Поскольку вся война происходила где-то в далекой Франции, в нереальном мире, из которого до нас доходили лишь сообщения с фронта, как послания из потусторонних сфер, то и ее конец не ощущался мной как реальность. В моем непосредственном, чувственно воспринимаемом окружении не изменилось ровно ничего. Только в фантастическом мире моей игры, которой я жил четыре года, этот конец что-то означал… И, конечно, этот фантастический мир был для меня гораздо более значимым, чем реальный.
Девятого и десятого ноября еще вывешивали сообщения с фронта все в том же привычном стиле: "Отбита очередная попытка контрнаступления противника" и "После самоотверженных оборонительных боев наши войска отступили на заранее подготовленные позиции"… Одиннадцатого ноября на черной доске моего полицейского участка, куда я явился в свой урочный час, уже ничего не висело. Доска встретила меня безнадежной пустотой и чернотой, и я с ужасом представил себе, что будет, если мне всю оставшуюся жизнь придется вместо каждодневной подпитки новостями с фронта, которую я привык получать годами, день за днем видеть только пустую черную доску. Меня это не устраивало, и я решил искать дальше. Где-то же можно найти известия о том, что происходит на фронте. Если уж войну закончили (о чем вроде бы все говорят), то надо хотя бы дать финальный свисток или совершить еще что-то, достойное упоминания. Через пару улиц был еще один полицейский участок. Может быть, я узнаю что-нибудь там.
Однако и там ничего не висело. Полиция тоже заразилась революцией, и старого порядка никто больше не соблюдал. Но меня не устраивало и это. Я брел по улицам под мелким, мокрым ноябрьским дождем в поисках хоть каких-нибудь новостей. И попал в район, который мне уже не был знаком.
И вот в одном месте я набрел на кучку людей, стоявших у киоска с газетами.
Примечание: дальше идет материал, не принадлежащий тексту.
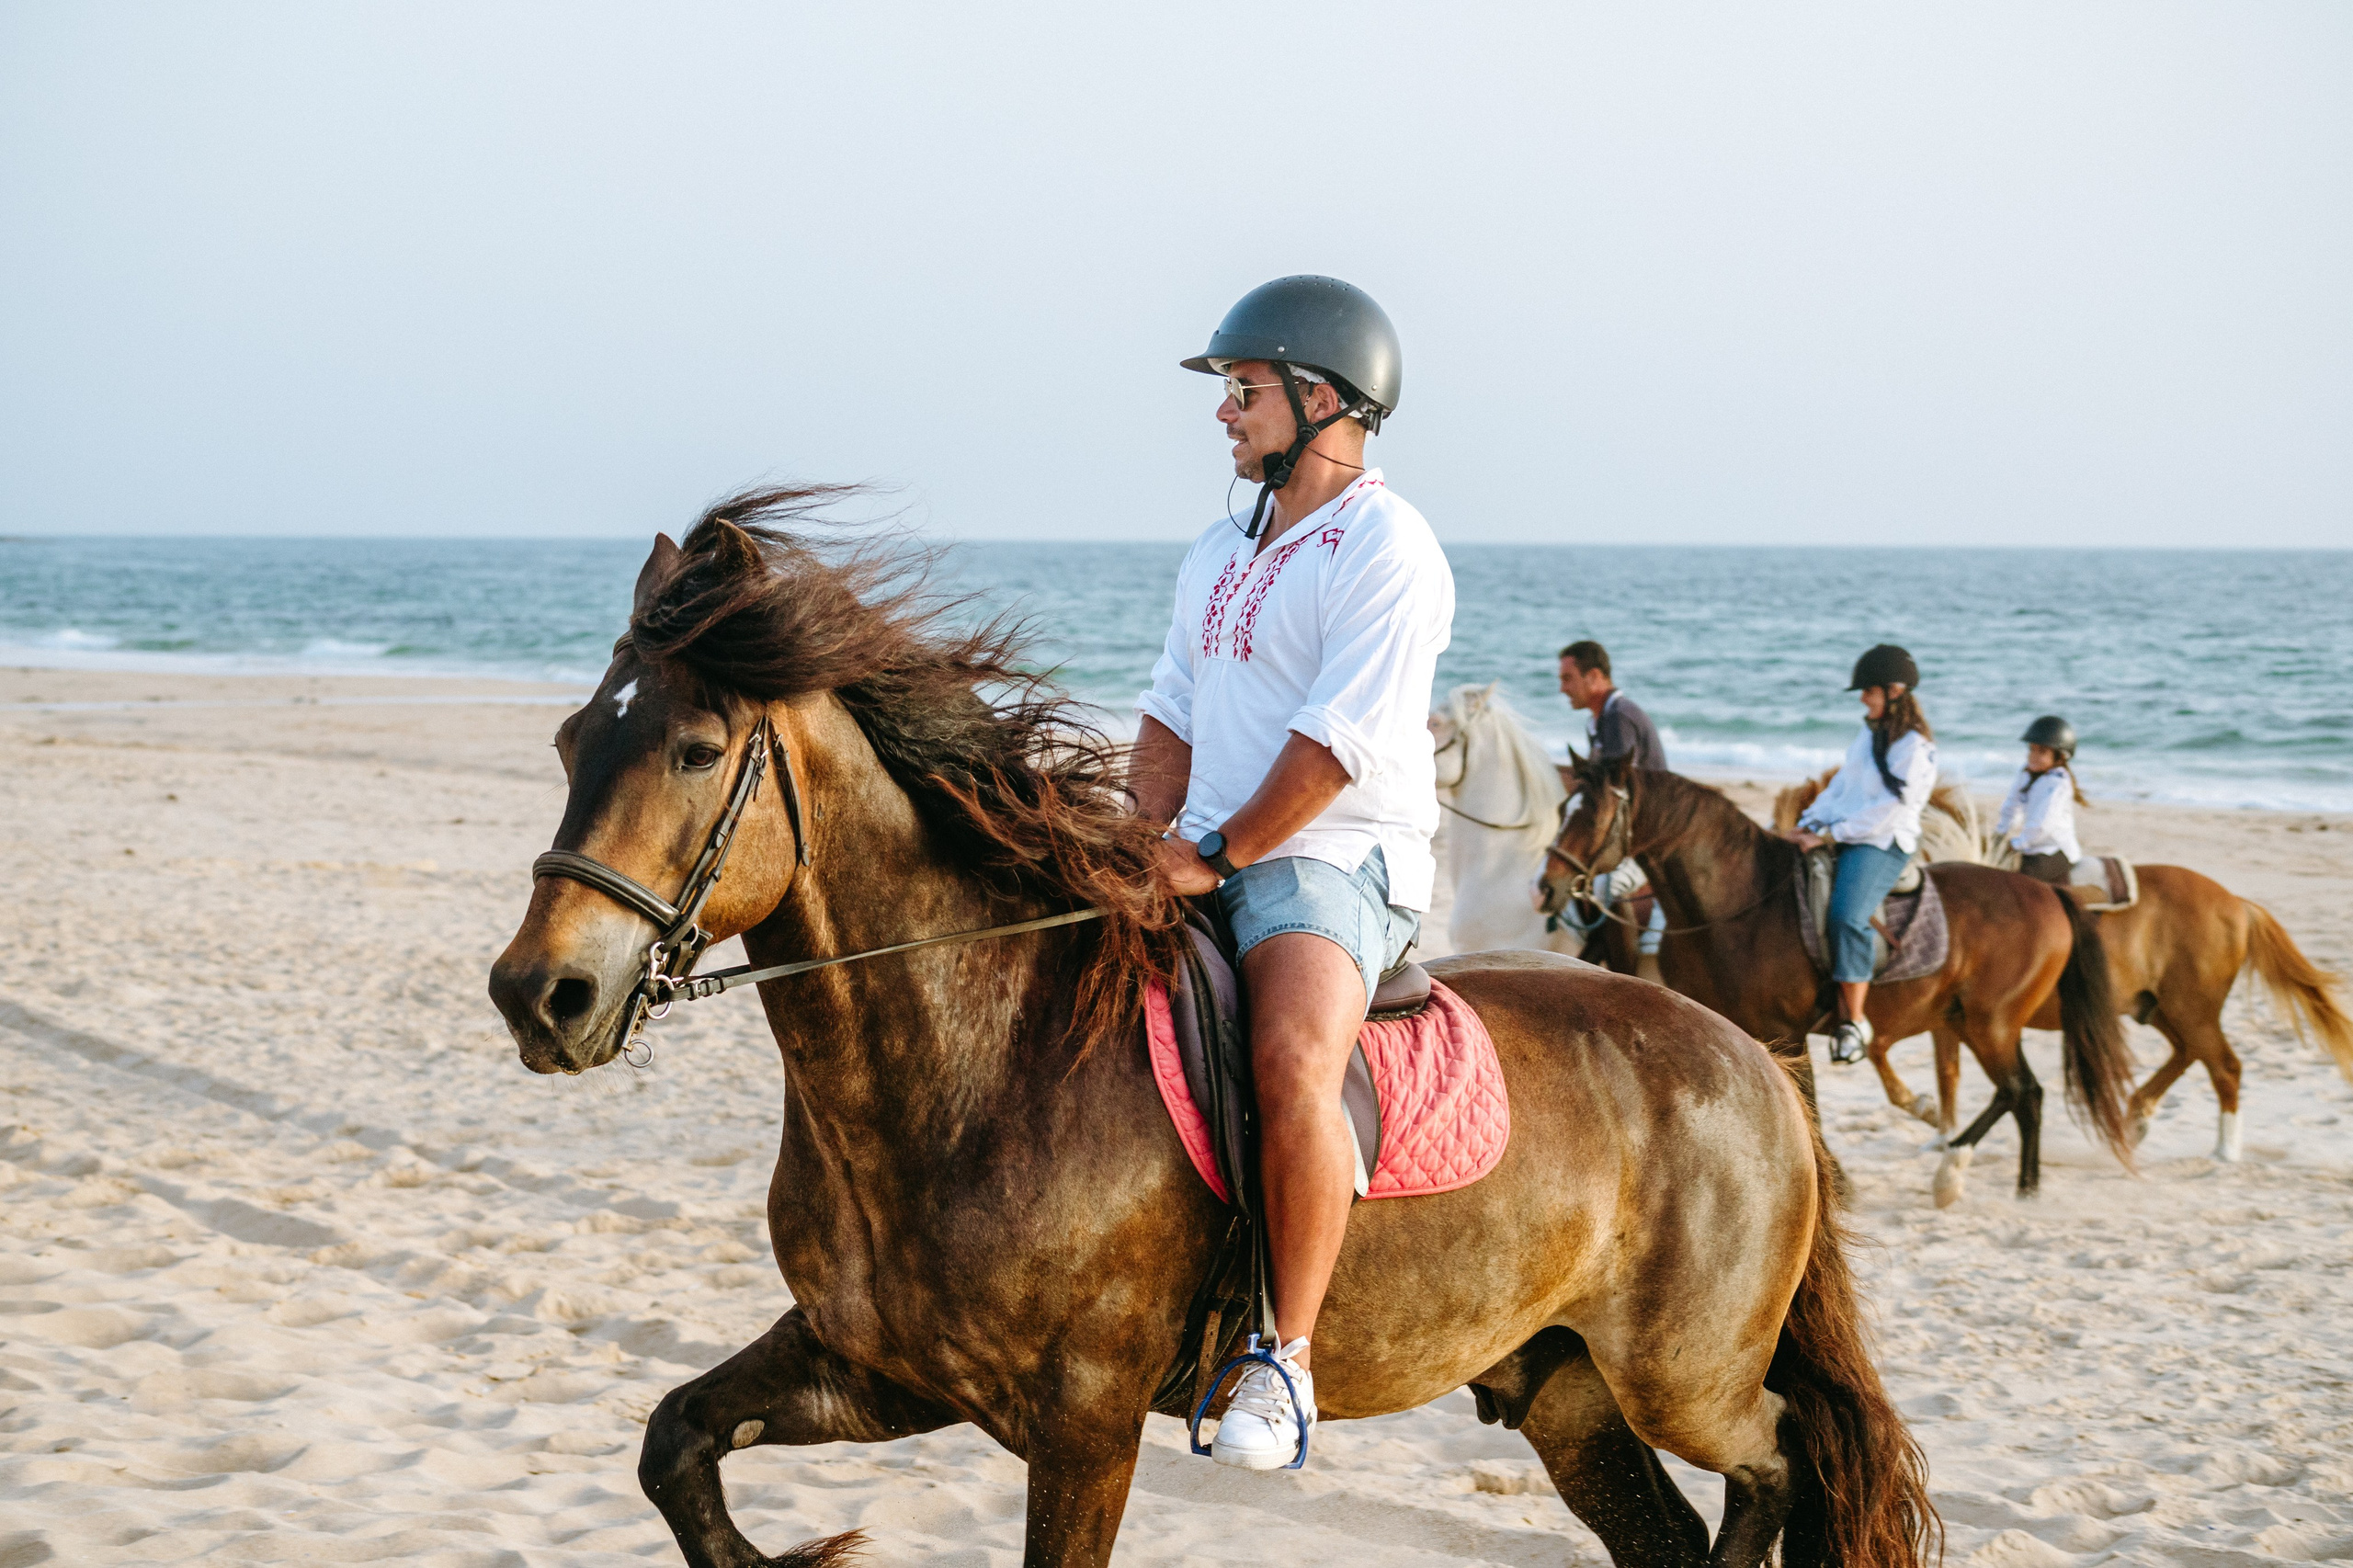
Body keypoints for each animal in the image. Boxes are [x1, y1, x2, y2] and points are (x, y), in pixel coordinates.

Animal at [1539, 754, 2140, 1208]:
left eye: (1594, 813)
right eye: (1564, 807)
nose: (1547, 887)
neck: (1739, 903)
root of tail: (2049, 894)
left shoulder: (1785, 1032)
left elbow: (1808, 1105)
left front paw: (1836, 1183)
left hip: (1989, 1022)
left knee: (2022, 1092)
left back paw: (1969, 1177)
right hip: (1974, 1021)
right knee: (2023, 1095)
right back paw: (2016, 1185)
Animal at [1774, 772, 2353, 1162]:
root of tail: (2236, 902)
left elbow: (1900, 1058)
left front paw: (1938, 1127)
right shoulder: (1949, 1019)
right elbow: (1944, 1073)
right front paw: (1940, 1132)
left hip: (2191, 1007)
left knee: (2224, 1065)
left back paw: (2223, 1151)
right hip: (2158, 1007)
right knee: (2188, 1054)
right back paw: (2139, 1115)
Я потихоньку протиснулся через очередь, поднял глаза и прочел то, что молча и тоскливо читали все. Это был оттиск завтрашнего выпуска газеты, вывешенный на всеобщее обозрение, с аршинным заголовком: "Перемирие заключено". Ниже перечислялись условия перемирия, длинный список. Я прочел и их. И читая, я все больше недоумевал.
С чем сравнить мои тогдашние ощущения? Ощущения одиннадцатилетнего мальчика, у которого раз и навсегда отняли мир его фантазий? Сколько ни думаю с тех пор и ни вспоминаю, не могу найти эквивалент такому потрясению из жизни взрослых. Бывают фантастические катастрофы, но они и случаются обычно только в мире фантазий. Или, допустим, пусть кто-то всю жизнь копил деньги в банке и однажды, запросив сведения о своем счете, вдруг узнал, что вместо накопленных тысяч за ним числится неизмеримый долг, - вот такое у меня было тогда ощущение. Нет, все это было абсолютно нереально.